* Begin SOURCE DOCUMENT *

Friday, 2 October 2015

quantum mechanics - Multiple Double slit experiment


In school, I am learning about the Double Slit experiment and it's implications on Quantum Mechanics. I was wondering if the double slit experiment was possible with many different slits and screens. For example, if there were 5 sets of slits, light would pass through the first set of slits, and go into a second set of slits, which would be angled at 45˚(or some arbitrary angle) to the first one. If this process is repeated 5 times in total, would there still be some interference effect observed on the final screen.



Answer



A double slit is usually in a first approximation (which you are dealing with in school, probably) just a pair of point sources which are a distance $d$ apart. Sure, each of the slits has technically a width $w$, but unless you are looking at double-slit diffraction and not the simpler$^1$ double-slit interference, you don't care about the size of the individual slits.


Now, the Huygens-Fresnel principle states that in the double-slit experiment, both slits act as point sources emitting spherical waves which will interfere everywhere on the other side on the slit screen. The detection screen is just there to allow for a simple geometric calculation of the pattern along that particular screen.


If you put a second slit screen behind the first one, possibly angled at an angle, no matter what kind of interference pattern might show up along that second slit-screen, the slits will still be pointlike and the secondary (and all subsequent after that) interference pattern will be more or less the same as the first one, barring intensity losses.

* End SOURCE DOCUMENT *
* Begin DATA LISTING *

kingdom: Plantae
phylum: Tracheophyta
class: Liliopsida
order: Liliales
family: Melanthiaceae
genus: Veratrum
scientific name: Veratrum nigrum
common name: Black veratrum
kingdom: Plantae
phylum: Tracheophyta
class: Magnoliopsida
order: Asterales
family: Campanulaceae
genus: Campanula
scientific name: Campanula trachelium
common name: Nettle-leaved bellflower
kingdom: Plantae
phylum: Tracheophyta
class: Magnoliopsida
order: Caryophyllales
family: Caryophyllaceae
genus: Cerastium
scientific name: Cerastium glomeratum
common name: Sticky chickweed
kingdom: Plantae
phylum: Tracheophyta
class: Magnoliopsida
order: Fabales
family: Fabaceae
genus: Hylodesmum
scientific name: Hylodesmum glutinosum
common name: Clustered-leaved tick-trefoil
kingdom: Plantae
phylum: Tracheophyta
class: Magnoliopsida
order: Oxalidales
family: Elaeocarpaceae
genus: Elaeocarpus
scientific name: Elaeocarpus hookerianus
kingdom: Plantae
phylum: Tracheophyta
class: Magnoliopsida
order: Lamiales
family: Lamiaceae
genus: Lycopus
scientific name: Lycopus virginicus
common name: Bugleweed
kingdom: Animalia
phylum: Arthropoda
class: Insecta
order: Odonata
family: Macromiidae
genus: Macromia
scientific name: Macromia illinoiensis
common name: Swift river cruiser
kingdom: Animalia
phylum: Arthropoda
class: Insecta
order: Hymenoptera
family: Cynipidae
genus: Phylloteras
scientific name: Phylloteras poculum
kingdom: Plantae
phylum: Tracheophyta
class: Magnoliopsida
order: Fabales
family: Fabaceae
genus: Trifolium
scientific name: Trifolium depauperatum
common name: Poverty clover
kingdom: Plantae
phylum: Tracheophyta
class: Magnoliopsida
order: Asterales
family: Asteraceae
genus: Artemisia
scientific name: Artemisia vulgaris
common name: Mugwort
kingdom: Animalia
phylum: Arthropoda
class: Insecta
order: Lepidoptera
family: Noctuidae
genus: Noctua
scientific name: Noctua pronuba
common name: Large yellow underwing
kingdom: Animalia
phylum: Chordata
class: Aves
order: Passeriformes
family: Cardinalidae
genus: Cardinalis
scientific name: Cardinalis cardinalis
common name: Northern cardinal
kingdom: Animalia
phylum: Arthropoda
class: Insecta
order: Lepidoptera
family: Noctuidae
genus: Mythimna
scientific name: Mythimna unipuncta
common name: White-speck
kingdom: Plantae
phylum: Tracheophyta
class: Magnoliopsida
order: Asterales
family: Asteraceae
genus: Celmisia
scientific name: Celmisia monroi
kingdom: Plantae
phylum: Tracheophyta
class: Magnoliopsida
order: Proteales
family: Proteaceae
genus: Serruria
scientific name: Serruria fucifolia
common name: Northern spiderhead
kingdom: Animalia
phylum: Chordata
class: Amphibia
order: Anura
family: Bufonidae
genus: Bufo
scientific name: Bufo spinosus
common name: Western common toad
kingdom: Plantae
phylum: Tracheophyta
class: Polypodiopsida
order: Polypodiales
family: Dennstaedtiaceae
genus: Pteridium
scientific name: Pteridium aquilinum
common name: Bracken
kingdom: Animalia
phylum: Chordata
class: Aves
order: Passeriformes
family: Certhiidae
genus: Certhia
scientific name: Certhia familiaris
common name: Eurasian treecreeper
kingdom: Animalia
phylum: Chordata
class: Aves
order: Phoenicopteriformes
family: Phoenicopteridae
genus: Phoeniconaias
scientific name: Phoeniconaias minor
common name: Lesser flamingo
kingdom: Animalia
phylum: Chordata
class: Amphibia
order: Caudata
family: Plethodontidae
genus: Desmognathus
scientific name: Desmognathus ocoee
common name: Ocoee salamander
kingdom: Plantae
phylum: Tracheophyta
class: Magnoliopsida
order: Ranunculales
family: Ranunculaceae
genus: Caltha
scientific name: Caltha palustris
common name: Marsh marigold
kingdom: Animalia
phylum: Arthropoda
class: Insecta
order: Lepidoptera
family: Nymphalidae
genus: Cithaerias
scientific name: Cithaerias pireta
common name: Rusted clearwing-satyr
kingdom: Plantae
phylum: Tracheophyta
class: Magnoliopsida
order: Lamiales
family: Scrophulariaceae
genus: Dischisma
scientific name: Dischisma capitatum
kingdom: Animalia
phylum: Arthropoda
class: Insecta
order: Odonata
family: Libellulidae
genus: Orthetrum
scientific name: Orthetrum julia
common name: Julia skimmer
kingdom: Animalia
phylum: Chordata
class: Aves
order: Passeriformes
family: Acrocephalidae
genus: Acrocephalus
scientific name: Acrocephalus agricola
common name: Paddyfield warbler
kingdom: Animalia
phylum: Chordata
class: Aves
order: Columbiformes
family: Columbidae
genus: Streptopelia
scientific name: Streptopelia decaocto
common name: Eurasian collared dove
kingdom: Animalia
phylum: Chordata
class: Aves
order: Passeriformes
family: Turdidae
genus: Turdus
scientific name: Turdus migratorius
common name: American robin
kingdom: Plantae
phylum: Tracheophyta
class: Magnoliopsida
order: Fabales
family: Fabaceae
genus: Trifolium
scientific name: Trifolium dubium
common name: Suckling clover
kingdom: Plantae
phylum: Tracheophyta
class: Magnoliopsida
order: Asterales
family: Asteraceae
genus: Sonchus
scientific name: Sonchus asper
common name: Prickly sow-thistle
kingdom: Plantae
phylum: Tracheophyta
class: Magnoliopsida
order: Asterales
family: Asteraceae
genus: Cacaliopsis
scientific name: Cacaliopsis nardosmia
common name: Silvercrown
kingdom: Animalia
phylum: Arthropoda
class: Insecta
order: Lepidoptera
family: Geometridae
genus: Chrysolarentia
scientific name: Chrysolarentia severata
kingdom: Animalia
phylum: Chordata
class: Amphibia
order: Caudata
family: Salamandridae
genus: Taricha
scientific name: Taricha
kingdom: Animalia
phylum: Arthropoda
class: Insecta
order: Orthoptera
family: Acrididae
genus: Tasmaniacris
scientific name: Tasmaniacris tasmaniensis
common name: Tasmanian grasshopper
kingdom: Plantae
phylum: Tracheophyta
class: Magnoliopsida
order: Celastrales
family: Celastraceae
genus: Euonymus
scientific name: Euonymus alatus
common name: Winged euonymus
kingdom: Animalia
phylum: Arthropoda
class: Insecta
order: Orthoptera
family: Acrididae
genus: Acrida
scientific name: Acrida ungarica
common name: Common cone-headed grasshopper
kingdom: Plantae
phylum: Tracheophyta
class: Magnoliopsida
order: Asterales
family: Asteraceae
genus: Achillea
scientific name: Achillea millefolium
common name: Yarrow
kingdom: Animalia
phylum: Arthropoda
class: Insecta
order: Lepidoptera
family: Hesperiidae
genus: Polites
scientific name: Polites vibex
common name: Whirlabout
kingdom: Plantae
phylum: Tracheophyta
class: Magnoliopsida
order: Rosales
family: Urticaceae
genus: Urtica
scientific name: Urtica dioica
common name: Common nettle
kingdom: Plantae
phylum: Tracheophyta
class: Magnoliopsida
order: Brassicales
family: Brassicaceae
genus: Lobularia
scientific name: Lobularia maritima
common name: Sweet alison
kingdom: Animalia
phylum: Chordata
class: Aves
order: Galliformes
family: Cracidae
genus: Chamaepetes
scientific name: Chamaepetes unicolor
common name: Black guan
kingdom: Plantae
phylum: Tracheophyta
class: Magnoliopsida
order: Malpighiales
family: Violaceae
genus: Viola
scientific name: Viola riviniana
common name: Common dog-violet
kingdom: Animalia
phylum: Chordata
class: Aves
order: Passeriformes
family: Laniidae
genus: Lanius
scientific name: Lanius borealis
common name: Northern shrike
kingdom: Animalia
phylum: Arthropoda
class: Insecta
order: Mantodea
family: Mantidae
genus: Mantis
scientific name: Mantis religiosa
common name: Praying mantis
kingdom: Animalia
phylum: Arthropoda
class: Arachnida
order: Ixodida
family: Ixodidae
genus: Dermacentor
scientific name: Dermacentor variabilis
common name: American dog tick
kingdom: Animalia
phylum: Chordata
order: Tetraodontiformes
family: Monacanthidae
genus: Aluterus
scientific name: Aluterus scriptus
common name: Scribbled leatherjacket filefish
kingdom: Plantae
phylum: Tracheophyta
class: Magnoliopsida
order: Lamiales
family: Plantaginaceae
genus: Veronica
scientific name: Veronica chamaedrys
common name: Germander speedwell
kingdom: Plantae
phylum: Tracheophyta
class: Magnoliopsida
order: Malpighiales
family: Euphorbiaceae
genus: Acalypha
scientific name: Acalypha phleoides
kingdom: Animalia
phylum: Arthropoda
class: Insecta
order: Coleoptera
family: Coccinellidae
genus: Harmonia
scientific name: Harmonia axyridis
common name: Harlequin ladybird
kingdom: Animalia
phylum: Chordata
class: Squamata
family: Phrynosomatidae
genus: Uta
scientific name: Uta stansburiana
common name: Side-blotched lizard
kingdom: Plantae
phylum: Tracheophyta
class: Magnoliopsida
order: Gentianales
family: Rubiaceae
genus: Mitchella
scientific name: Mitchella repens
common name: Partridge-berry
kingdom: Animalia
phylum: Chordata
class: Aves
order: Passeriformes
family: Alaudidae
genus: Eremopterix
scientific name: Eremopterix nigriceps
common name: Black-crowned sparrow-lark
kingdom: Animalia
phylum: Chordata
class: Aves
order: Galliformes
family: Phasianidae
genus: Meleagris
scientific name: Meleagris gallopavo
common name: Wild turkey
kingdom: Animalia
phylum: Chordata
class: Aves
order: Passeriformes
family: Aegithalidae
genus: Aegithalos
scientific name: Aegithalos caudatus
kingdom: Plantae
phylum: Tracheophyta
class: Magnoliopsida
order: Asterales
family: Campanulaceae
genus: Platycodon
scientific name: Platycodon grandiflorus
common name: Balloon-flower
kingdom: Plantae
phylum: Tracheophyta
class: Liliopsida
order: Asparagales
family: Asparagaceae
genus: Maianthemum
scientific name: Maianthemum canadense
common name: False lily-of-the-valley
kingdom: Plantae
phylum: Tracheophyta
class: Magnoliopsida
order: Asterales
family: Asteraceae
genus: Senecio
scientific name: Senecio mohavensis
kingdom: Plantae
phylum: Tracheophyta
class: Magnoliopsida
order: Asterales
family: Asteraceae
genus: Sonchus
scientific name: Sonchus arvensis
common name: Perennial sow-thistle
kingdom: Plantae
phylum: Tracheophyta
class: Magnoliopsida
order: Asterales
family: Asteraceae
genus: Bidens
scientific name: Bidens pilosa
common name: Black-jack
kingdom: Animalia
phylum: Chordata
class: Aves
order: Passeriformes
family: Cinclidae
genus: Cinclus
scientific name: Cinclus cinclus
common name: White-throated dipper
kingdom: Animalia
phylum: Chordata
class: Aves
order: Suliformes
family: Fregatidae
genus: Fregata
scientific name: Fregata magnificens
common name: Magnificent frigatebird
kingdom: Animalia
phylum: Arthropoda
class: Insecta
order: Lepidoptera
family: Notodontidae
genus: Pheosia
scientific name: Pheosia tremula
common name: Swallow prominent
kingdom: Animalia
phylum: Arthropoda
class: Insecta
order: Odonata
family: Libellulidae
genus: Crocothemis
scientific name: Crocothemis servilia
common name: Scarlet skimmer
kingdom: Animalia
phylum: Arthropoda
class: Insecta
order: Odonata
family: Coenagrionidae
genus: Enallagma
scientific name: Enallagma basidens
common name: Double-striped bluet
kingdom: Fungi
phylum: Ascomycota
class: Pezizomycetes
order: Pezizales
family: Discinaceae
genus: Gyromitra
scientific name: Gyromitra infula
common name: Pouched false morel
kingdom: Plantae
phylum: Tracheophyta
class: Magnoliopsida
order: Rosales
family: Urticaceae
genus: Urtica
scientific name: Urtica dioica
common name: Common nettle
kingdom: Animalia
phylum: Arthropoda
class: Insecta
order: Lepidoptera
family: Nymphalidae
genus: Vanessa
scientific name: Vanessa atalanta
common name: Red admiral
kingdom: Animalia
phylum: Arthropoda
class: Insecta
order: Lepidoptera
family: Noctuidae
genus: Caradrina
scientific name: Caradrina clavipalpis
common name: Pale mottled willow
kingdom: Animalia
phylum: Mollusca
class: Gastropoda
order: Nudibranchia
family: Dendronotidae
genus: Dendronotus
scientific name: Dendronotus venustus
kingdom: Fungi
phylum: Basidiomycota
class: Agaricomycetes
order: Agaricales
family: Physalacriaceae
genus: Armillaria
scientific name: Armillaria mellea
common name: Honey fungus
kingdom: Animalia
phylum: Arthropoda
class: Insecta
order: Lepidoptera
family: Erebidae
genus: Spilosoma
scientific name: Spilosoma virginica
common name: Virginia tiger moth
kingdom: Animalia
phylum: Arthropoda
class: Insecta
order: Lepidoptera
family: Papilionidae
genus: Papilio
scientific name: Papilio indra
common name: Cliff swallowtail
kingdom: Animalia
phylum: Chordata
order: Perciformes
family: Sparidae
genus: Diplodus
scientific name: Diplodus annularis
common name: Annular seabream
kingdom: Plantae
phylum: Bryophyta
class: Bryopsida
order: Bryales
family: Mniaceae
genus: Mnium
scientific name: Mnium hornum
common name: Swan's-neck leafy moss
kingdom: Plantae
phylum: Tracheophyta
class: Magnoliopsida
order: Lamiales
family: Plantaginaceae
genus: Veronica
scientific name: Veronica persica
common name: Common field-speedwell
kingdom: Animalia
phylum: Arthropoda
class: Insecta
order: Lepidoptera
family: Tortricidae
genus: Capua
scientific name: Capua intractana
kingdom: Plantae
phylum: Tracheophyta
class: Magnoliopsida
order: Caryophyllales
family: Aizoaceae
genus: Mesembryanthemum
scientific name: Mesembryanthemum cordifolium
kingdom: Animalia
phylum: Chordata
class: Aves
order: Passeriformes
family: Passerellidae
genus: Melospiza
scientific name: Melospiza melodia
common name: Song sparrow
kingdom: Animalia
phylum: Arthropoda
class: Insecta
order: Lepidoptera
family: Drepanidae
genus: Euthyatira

* End DATA LISTING *

_TASK BRIEF:_ Continue the physics discussion of passing light through several double-slit screens in a row, picking up after its final sentence.

_RESULT OF THE TASK:_
So in the first order approximation used in school and introductory optics classes, the interference pattern will not look any different.


Now, of course, if you extend your calculations to account for the diffraction each of the slits composing the double slit, their width $w$ comes into play and since the Huygens-Fresnel principle still says that each point in the slit emits a spherical wave, you will have to take into account the intensity variations the first screen will cause on subsequent ones.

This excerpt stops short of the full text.